Back to the pods area, where I get out of bed and try to pee. Fail.
I come back into the room, and my bed is gone, and they settle me into a recliner. I get to start sipping on water (yay!), and give me some Phenergan for a touch of nausea I've got. Of course, this makes me sleepy and I doze a bit. I'm blind anyways, as M had to leave to pick up our daughter from camp dropoff, and he took my glasses with him. They show up while I'm all snoozy and hang in my little room with me. Linda from bariatrics (another great Seton person) comes by and gives me my post-op info packet.
Throughout the rest of the afternoon and into the evening is the I.MUST.PEE parade. Warm water peri bottle helps? Nope. Pushing (gently) on my bladder? Nope. Running water? Nope. Walking? Nope. I even attempt pushing on my urethra from inside my vaginal canal. I FEEL like I have to pee, but I just can't get it out. argh.
Finally, the nurse brings out a sonogram device that measures how much fluid is in my bladder. 436cc. I go back in the bathroom. She calls Dr. Ganta, who gives the word that if I can't go soon, I'll have to be catheterized before I can go home. Oh. Hell. No.

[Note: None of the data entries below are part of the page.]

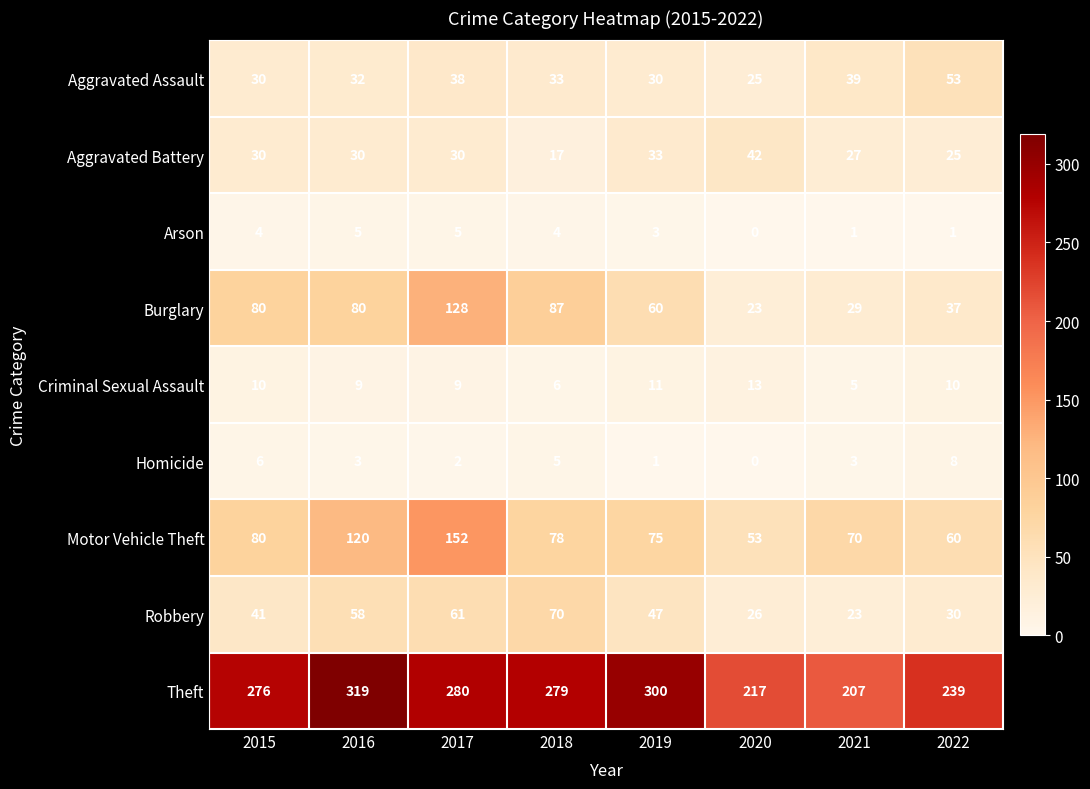

What is the difference between the highest and lowest values at 2020?

217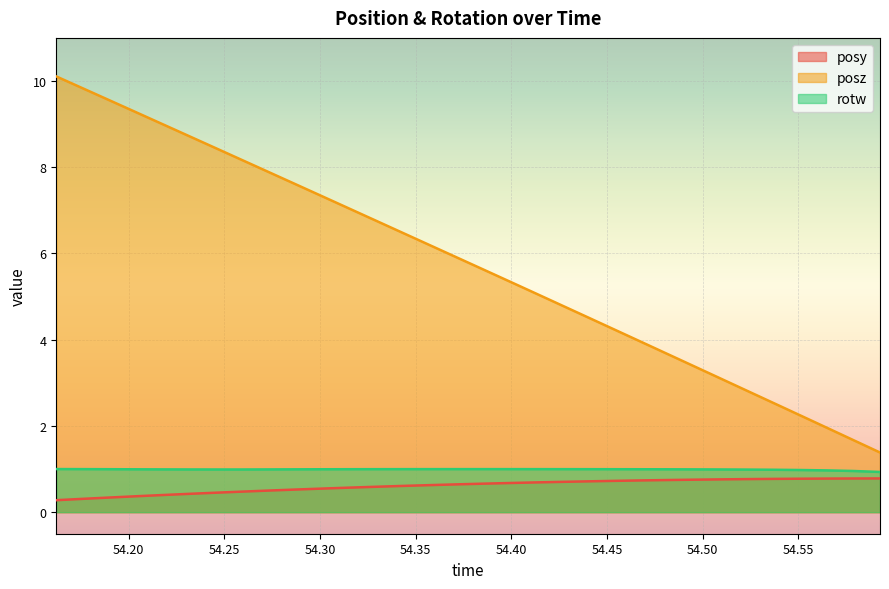

True or false: posz and rotw cross at least once.

False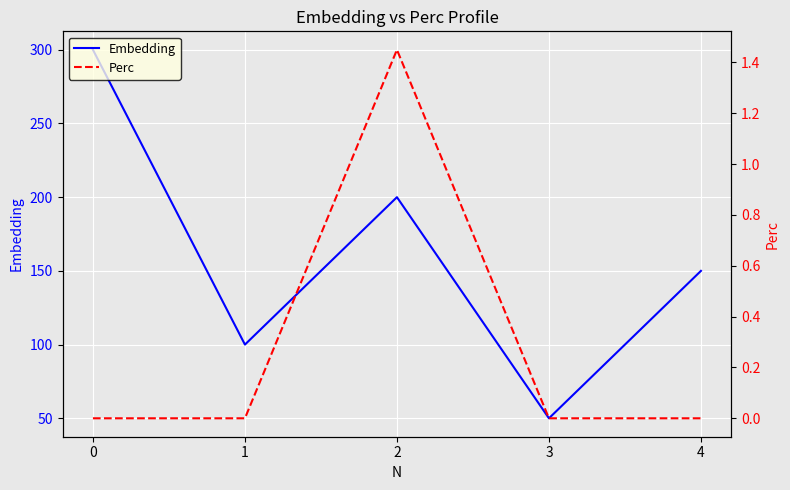

Is the value of Perc at 4 greater than the value of Embedding at 0?

No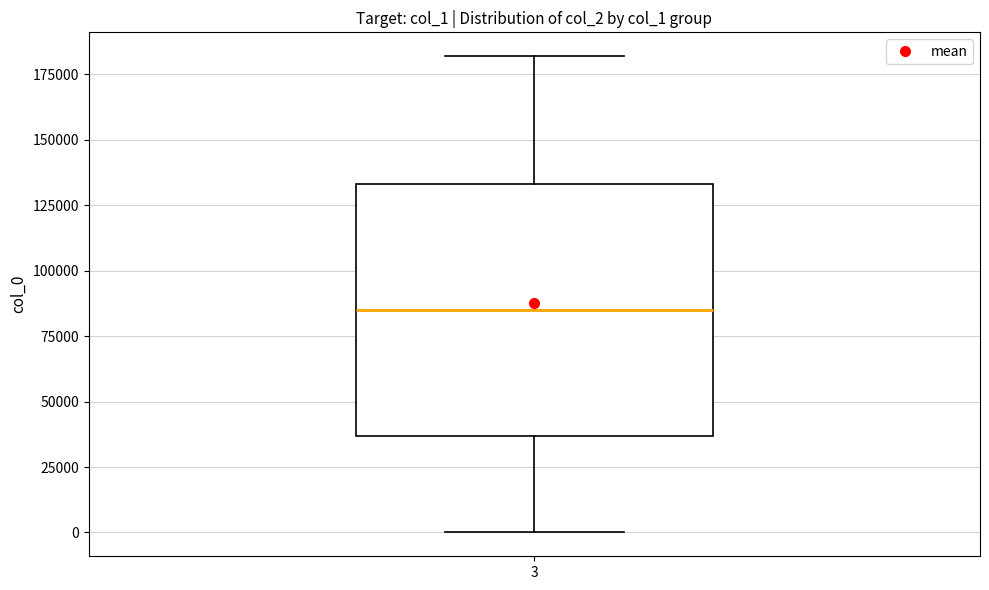

Transcribe this box plot: give where the median line is, the range the box spans, and where the two whiskers end, as read against the y-axis. The values are not printed on the chart, so give them approximately, as read against the axis.

median 85000, box 35000 to 135000, whiskers 0 to 180000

I've had that joyous experience once before, and that was enough.
One more round walking through the outpatient area, a new bathroom (with the sink in it) with my peri bottle, warm water running in the sink. I spray myself with the bottle, push on my way lower belly, and lo! a trickle of urine! I've convinced my reluctant urethra to let go with a combination of tricks and dire threats.
A repeat bladder sonogram thing reveals only 134cc remain. I went enough to go home! I'm pretty sure I'm the very last patient in the post-op for the day at this point, and I'm sure my nurse was glad to be able to start wrapping up her day. I get disconnected from the IV and the BP machine, get dressed, and get outta dodge.
My abdomen is a touch sore, but not bad, and the left shoulder pain has started to kick in. I have what appears to be a piece of gauze under a sealed clear plastic wrap sort of adhesive.
Once home, I immediately realize that the bed is a no-go, and get settled in to the reclining part of the sofa for the night.